The SUCCEED Equine Fecal Blood Test is an antibody test that detects the presence of occult equine albumin and/or hemoglobin in a horse’s feces, indicating GI tract injury. A positive test result for albumin represents a pathology of the hindgut.

What is Equine Albumin

Albumin is a globular, single-molecule protein that is free-floating in blood plasma. Plasma is mostly water mixed with proteins, and half of those proteins are albumin. Albumin maintains osmotic pressure for, or thickens, the plasma which helps to maintain liquid in the blood. It is also responsible for ferrying hormones and fatty acids around the body.

If the body is low in albumin, plasma seeps into the surrounding tissue and causes edema, or swelling.

The albumin in horse blood is unique to the equine species.

Albumin Indicates Injury in a Horse’s Hindgut

Albumin is degraded by bile and enzymes (proteases and peptidases like pepsin and trypsin), delivered by the common bile duct into the duodenum, the first part of the small intestine. It does, however, survive the environment of the equine hindgut and may be passed from there into a horse’s feces.

As a result, albumin found in a horse’s feces originated from a source caudal to, or after, the duodenum, primarily the colon which is highly susceptible to injury.

All mammals, horses included, continually leak very low levels of albumin. Only amounts of albumin found in fecal matter in excess of 2ppm represent a true health concern.

Albumin Produced by Low-Grade and Severe Injuries

Albumin is present any time there is an open wound that causes active vascular bleeding, producing whole blood, such as a grade 2 or higher ulceration. It is also released from less severe wounds, such as weeping sores, or other mild injuries that seep plasma but don’t actively bleed.

Because albumin may be present at the site of a weeping sore (a compromised basement membrane), albumin in a horse’s feces may indicate a condition in the hindgut.

A Positive Equine Fecal Blood Test Result for Albumin

If you have received a positive result for albumin on the SUCCEED Equine Fecal Blood Test, the horse is suffering from a pathology in the hindgut specifically. The test has been carefully calibrated to only detect albumin in amounts great enough to reflect a true pathological condition.

Potential conditions include but are not limited to:

  • colonic ulceration
  • colitis
  • protein losing enteropathy
  • parasites
  • endotoxemia
  • inflammatory bowel disease

The results of the Albumin test provide an indiciation of hindgut injury.

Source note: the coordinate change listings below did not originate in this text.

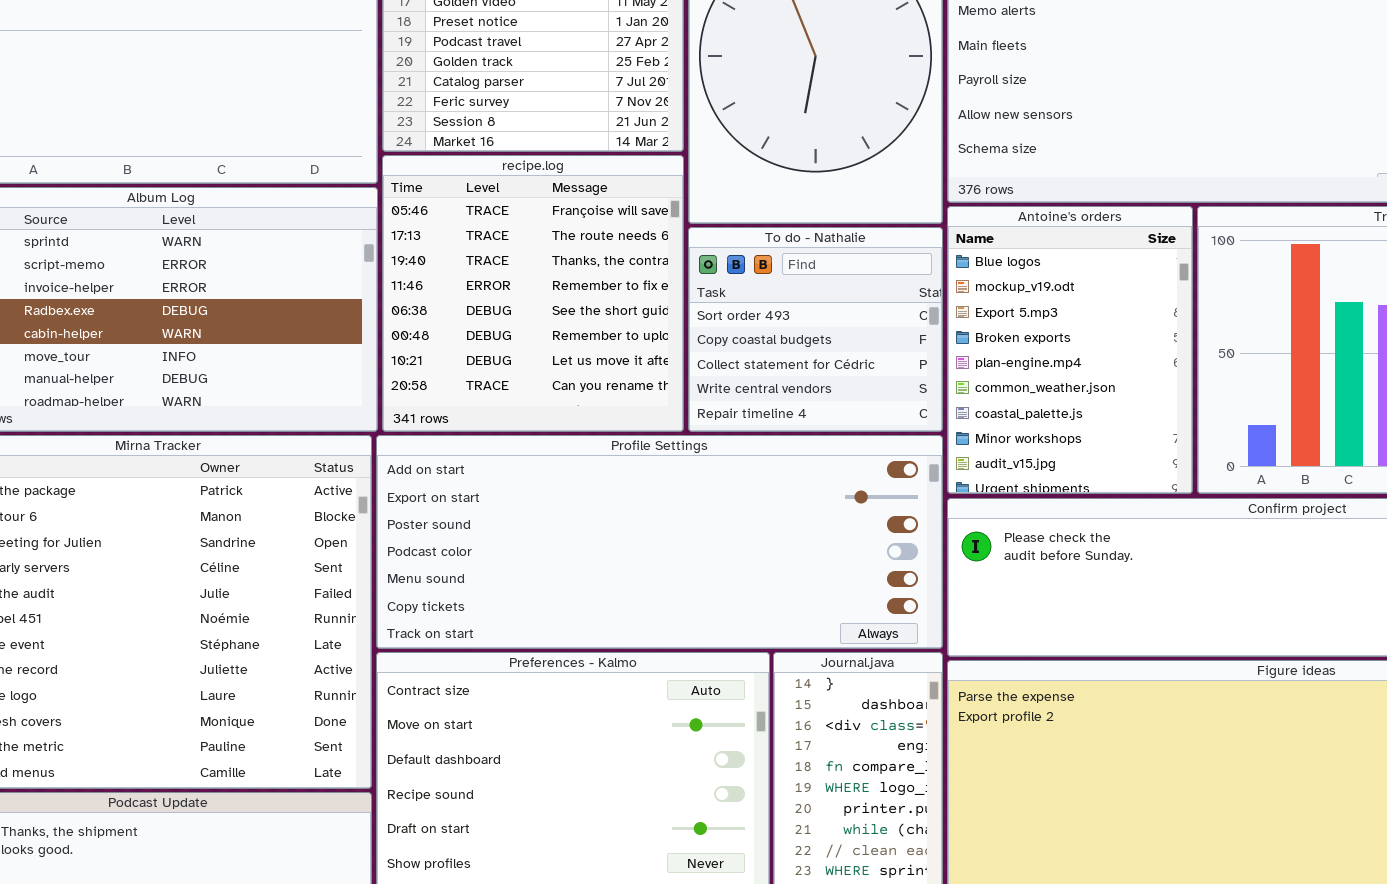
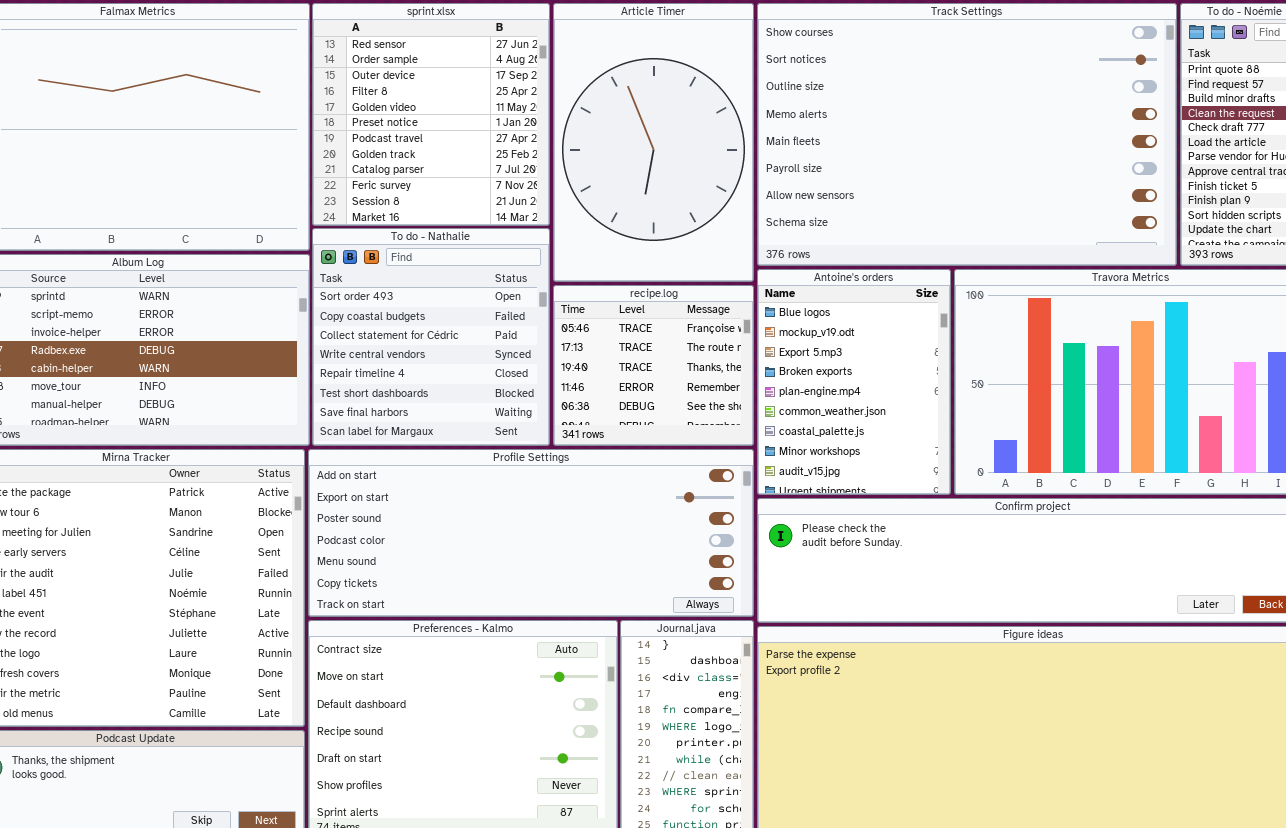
recipe.log: [382,155,684,432] -> [553,285,754,446], moved, resized
To do - Nathalie: [688,227,943,432] -> [312,228,550,446], moved, resized

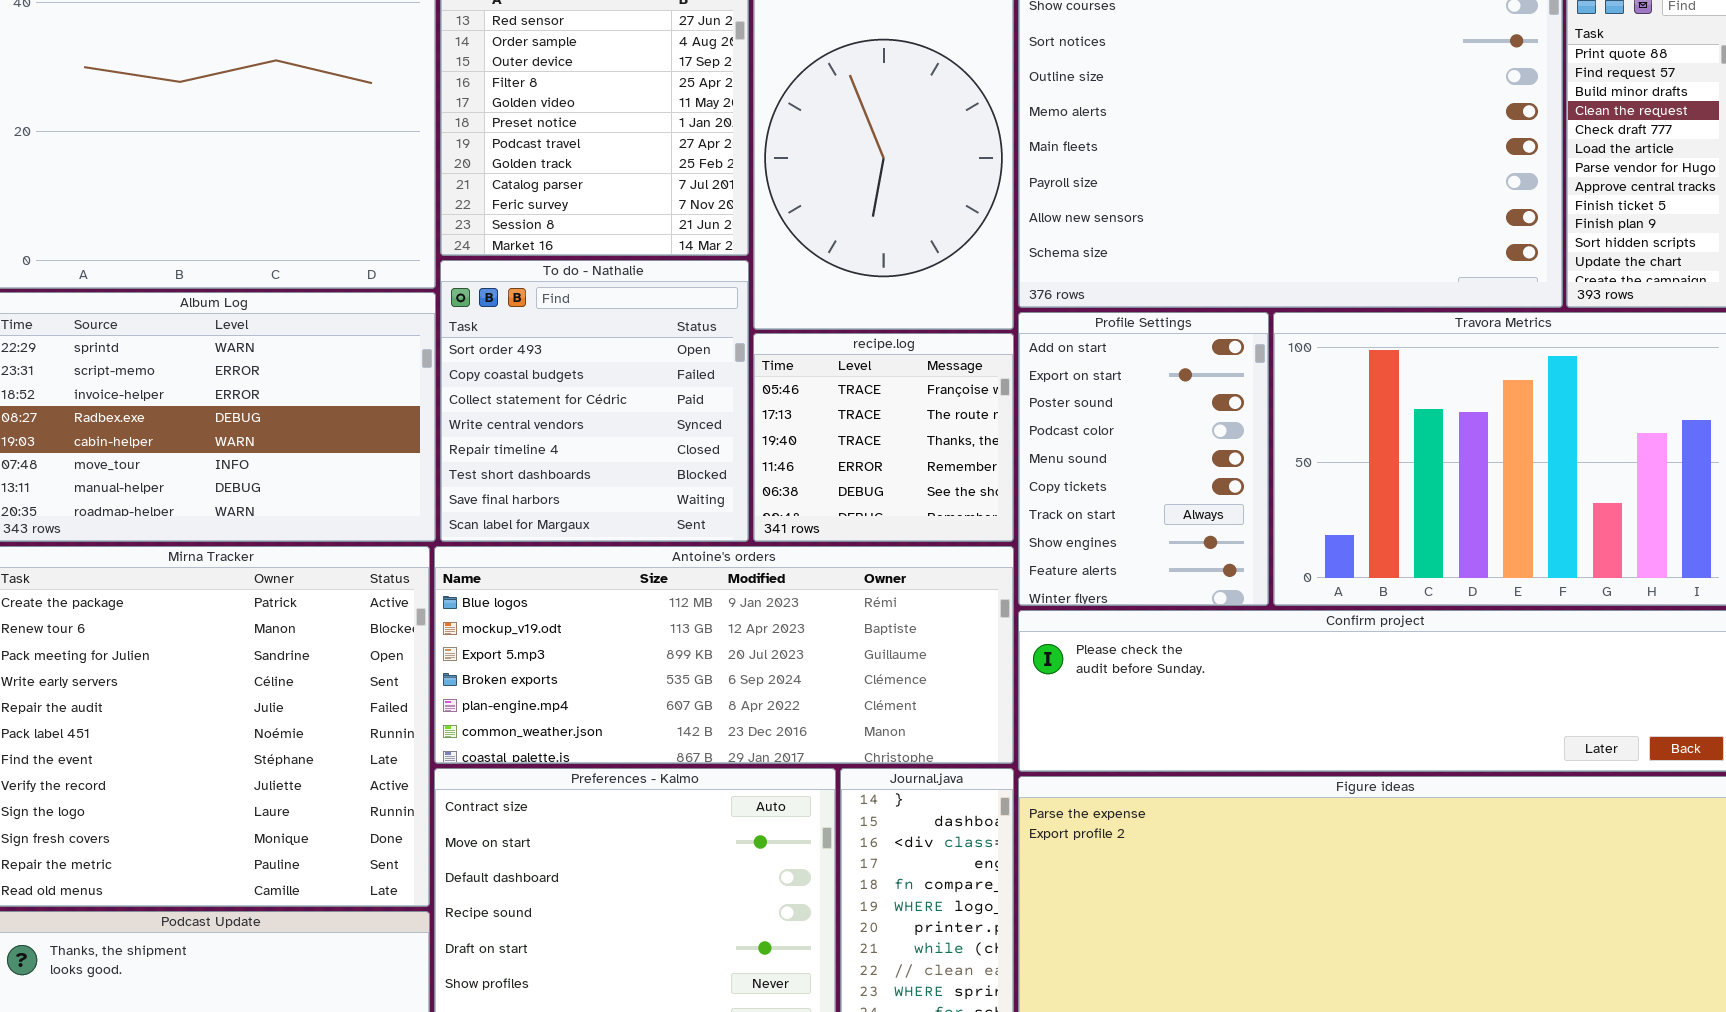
Antoine's orders: [757,269,951,495] -> [434,546,1014,764], moved, resized
Profile Settings: [308,449,754,617] -> [1018,312,1269,606], moved, resized

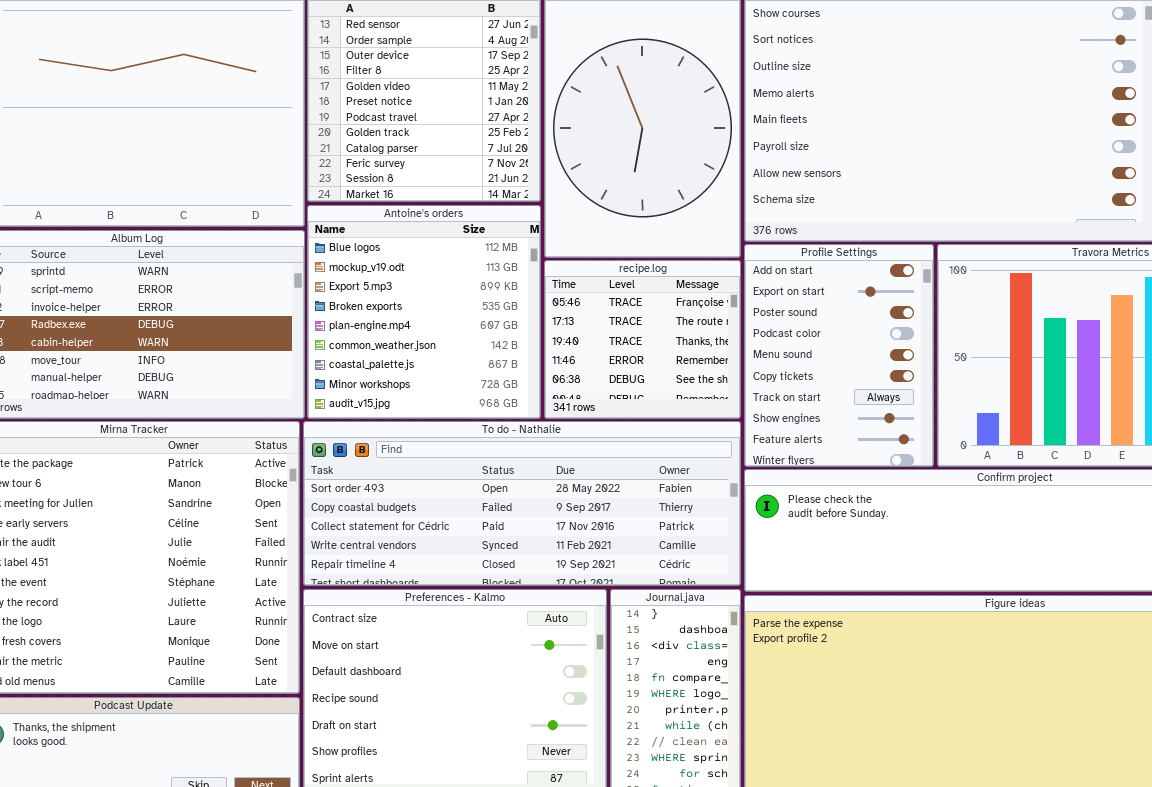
To do - Nathalie: [440,260,749,542] -> [303,421,741,586], moved, resized
Antoine's orders: [434,546,1014,764] -> [307,205,541,419], moved, resized

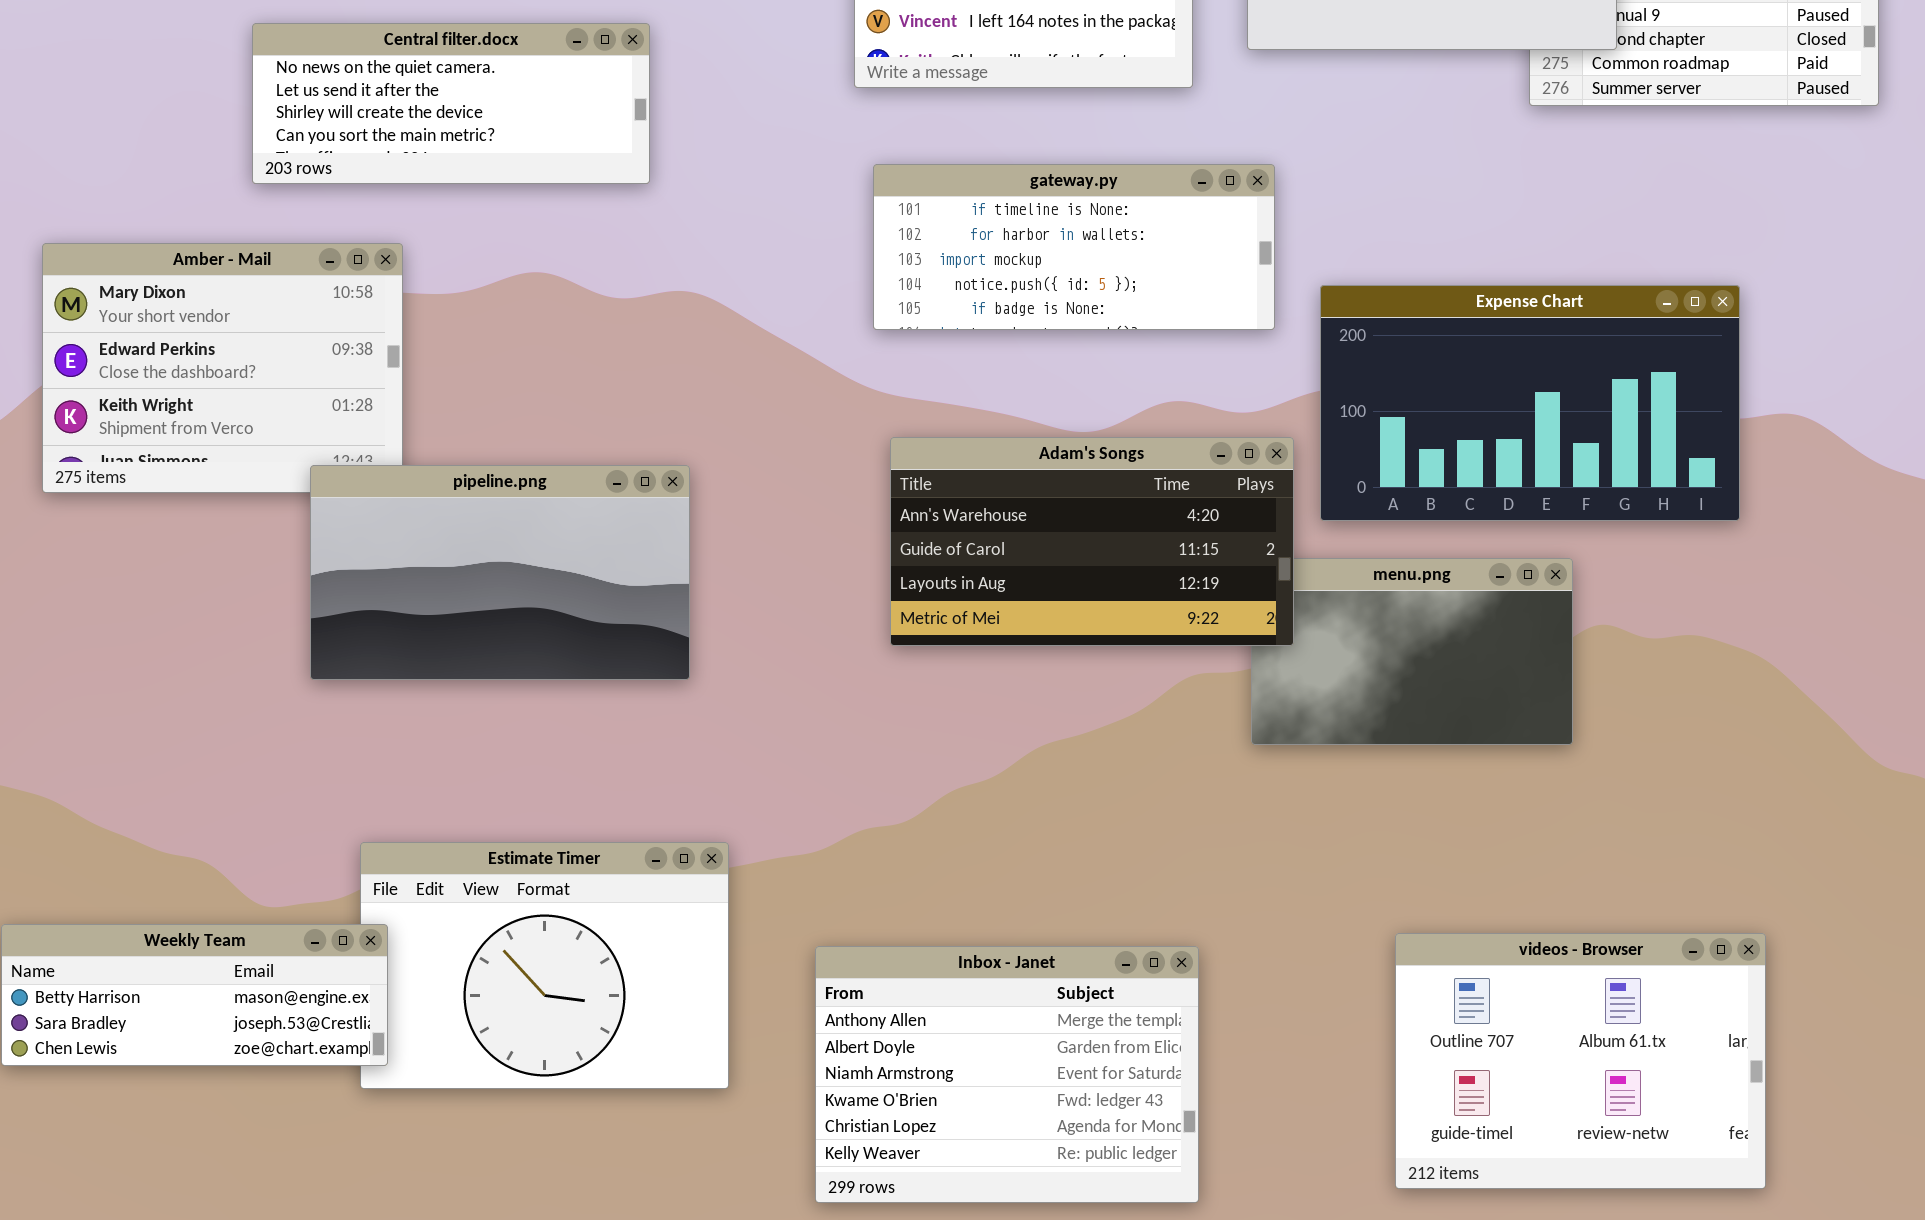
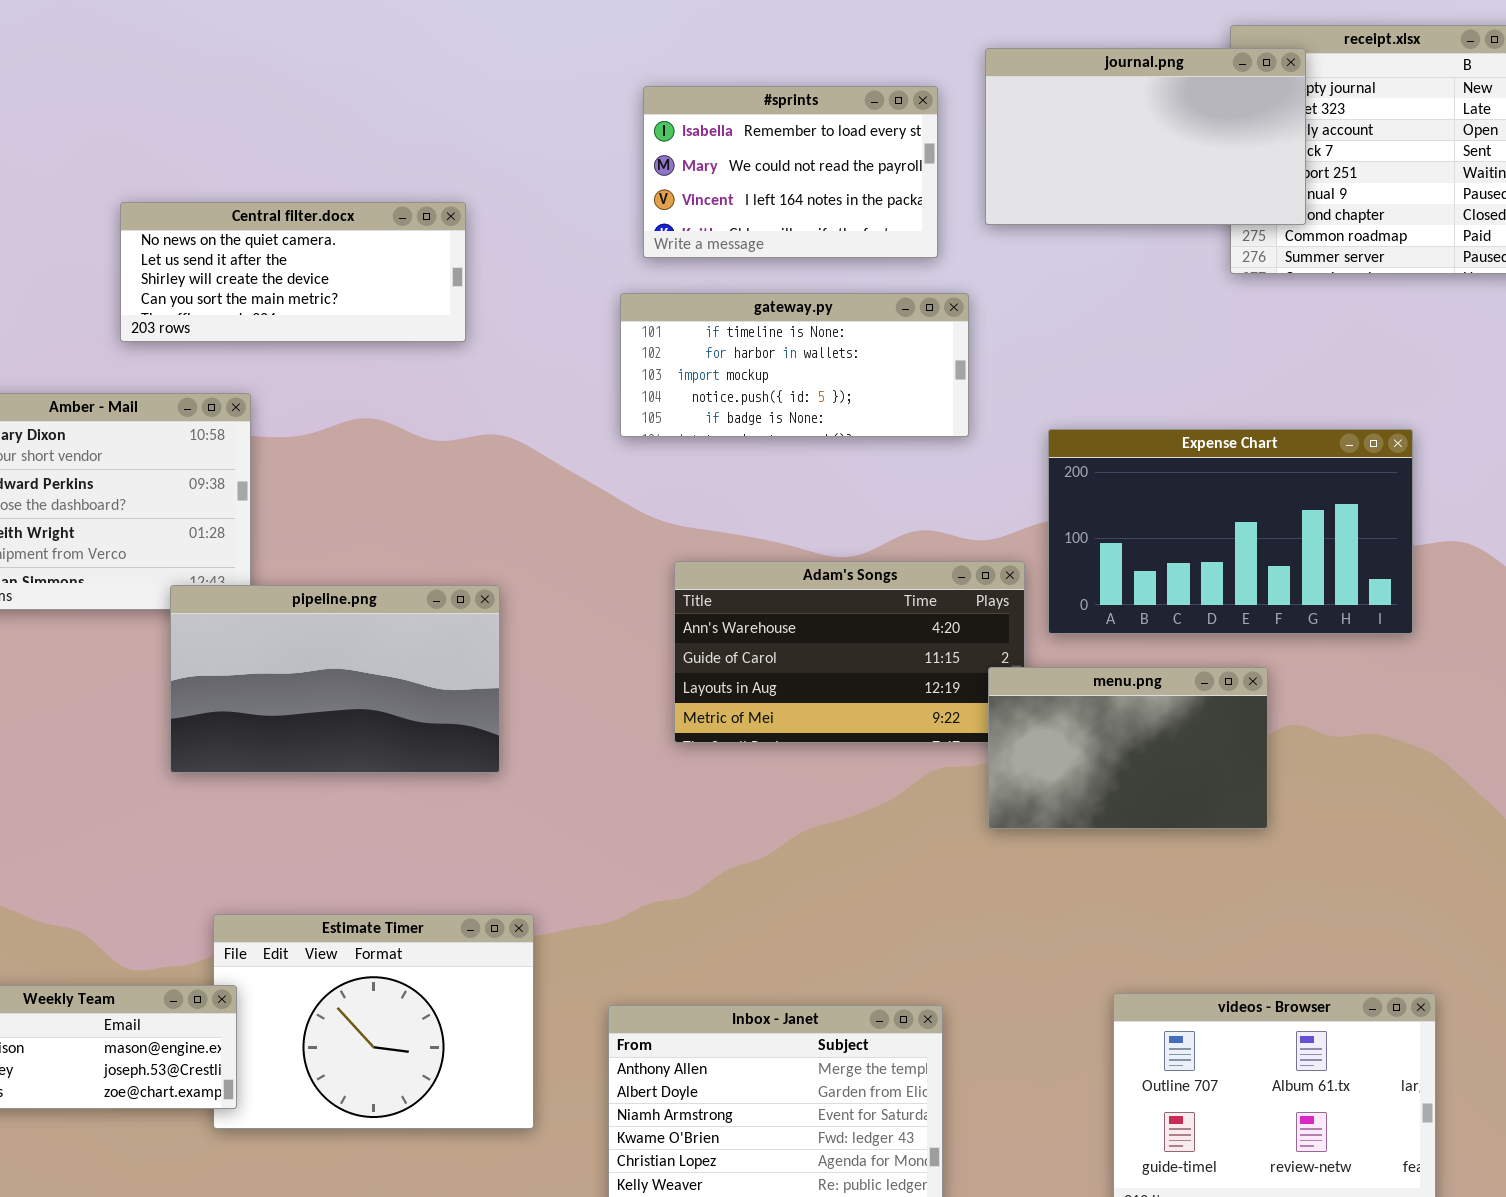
gateway.py: [873,164,1275,330] -> [620,293,969,437], moved
menu.png: [1251,558,1573,745] -> [988,667,1268,829], raised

Combined with results for hemoglobin in the horse’s feces, the FBT may indicate whole blood loss in the hindgut and/or a corresponding foregut issue.

Albumin and Hemoglobin Results Together on the FBT

When results for albumin and hemoglobin are used together, veterinarians have a useful tool to help determine whether the source of injury is in the horse’s foregut, hindgut, or both. Here’s what the combination of results shows:

  • Positive for albumin only represents injury in the hindgut only.
  • Positive for hemoglobin only represents a bleeding injury in the foregut only.
  • Positive for both hemoglobin and albumin indicates a definite hindgut condition, and a potential foregut condition.
  • Negative for both hemoglobin and albumin generally indicates no hindgut condition, and no foregut conditions equivalent to grade 2 or higher. However, a low-grade foregut condition, such as a grade 1 gastric ulcer is still possible.

It is critical to remember that ulcers can bleed intermittently or, in severe cases where colonic tissue has died and necrosis has occurred, they won’t bleed at all. We recommend testing a horse multiple times with the FBT for the most accurate results.

Remember that the FBT does not provide a diagnosis. Veterinarians should always use FBT results in conjunction with the horse’s history, symptomatology, and other diagnostics when evaluating digestive wellness or diagnosing health conditions and prescribing treatment.